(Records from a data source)
------------
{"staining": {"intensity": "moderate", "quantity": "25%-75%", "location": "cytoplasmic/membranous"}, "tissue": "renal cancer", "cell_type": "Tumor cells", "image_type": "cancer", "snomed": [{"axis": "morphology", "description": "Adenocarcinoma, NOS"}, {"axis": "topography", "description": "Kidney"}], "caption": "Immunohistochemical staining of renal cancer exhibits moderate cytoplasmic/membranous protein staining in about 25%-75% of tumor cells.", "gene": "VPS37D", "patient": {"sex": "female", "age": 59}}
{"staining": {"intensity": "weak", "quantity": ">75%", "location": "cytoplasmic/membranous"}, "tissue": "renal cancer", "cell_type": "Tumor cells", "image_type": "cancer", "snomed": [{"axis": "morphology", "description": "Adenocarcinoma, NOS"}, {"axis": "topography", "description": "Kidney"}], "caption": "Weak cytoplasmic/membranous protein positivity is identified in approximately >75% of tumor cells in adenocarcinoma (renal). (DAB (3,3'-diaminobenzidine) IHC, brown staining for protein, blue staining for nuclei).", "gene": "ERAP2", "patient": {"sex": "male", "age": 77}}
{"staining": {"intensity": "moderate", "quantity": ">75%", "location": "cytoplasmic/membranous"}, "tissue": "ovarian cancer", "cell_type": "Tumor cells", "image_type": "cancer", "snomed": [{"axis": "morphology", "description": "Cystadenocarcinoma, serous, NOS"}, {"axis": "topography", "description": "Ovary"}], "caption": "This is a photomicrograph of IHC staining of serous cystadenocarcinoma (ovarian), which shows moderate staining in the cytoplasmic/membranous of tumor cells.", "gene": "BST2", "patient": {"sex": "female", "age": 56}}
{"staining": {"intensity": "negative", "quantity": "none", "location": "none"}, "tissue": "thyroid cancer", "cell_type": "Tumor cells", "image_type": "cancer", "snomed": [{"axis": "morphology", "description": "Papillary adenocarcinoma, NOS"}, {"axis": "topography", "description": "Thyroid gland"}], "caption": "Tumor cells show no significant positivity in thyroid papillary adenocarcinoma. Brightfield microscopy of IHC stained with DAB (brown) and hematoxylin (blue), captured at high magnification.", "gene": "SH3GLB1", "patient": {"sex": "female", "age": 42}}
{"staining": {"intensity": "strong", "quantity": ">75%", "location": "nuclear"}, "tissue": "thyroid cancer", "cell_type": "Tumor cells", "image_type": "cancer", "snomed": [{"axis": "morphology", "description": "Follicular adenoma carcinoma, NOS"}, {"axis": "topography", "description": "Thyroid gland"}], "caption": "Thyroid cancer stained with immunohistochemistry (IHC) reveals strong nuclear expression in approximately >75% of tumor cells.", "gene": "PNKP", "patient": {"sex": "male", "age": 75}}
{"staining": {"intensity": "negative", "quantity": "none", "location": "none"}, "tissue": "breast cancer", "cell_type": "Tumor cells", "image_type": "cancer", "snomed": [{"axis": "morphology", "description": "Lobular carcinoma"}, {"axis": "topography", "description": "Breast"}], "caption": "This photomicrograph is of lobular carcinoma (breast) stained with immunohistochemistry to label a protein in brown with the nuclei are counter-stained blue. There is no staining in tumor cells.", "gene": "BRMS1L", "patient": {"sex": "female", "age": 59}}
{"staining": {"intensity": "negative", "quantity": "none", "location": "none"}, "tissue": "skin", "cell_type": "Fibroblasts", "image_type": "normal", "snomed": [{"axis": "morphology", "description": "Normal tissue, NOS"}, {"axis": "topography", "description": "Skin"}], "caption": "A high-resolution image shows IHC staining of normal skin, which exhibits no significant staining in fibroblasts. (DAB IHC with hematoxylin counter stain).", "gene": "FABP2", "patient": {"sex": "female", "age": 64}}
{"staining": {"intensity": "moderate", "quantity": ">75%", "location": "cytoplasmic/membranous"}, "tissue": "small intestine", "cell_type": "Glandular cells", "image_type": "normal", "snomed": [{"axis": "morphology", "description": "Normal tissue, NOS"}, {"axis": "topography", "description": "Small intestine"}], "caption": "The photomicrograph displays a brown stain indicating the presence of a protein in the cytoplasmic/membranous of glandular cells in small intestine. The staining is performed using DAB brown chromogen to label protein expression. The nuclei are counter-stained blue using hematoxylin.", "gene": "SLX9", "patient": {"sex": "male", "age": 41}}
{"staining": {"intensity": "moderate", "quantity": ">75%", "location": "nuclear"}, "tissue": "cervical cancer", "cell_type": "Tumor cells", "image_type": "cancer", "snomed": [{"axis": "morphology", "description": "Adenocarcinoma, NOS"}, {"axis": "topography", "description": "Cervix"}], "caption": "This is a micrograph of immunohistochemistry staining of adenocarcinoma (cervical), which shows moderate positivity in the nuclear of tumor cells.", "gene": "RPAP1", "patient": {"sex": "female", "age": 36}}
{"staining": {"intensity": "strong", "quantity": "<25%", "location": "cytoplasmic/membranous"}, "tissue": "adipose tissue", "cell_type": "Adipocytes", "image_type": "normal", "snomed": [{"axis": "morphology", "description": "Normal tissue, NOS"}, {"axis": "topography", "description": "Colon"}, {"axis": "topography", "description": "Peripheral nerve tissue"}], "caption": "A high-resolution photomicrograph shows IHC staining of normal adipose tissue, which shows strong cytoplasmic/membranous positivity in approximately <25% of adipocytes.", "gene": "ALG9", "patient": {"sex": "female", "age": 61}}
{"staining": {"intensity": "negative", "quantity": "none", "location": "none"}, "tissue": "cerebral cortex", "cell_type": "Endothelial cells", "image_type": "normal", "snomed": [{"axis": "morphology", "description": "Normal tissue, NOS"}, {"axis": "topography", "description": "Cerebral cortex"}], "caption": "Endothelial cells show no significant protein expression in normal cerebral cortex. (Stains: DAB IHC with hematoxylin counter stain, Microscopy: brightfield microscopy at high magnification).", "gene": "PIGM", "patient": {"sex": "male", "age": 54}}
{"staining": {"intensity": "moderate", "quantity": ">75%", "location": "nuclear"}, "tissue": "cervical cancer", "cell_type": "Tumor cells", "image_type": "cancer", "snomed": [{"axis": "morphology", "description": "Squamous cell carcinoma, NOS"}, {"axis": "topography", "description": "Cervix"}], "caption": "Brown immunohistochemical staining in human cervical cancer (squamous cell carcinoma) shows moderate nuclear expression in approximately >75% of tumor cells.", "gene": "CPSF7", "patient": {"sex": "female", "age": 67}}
------------
▶ _What the task asks_: The answer is the records above restated word for word from their opening line through the line that holds "cytoplasmic/membranous protein positivity", both included, and nothing else.

▶ _Solved exercise_:
{"staining": {"intensity": "moderate", "quantity": "25%-75%", "location": "cytoplasmic/membranous"}, "tissue": "renal cancer", "cell_type": "Tumor cells", "image_type": "cancer", "snomed": [{"axis": "morphology", "description": "Adenocarcinoma, NOS"}, {"axis": "topography", "description": "Kidney"}], "caption": "Immunohistochemical staining of renal cancer exhibits moderate cytoplasmic/membranous protein staining in about 25%-75% of tumor cells.", "gene": "VPS37D", "patient": {"sex": "female", "age": 59}}
{"staining": {"intensity": "weak", "quantity": ">75%", "location": "cytoplasmic/membranous"}, "tissue": "renal cancer", "cell_type": "Tumor cells", "image_type": "cancer", "snomed": [{"axis": "morphology", "description": "Adenocarcinoma, NOS"}, {"axis": "topography", "description": "Kidney"}], "caption": "Weak cytoplasmic/membranous protein positivity is identified in approximately >75% of tumor cells in adenocarcinoma (renal). (DAB (3,3'-diaminobenzidine) IHC, brown staining for protein, blue staining for nuclei).", "gene": "ERAP2", "patient": {"sex": "male", "age": 77}}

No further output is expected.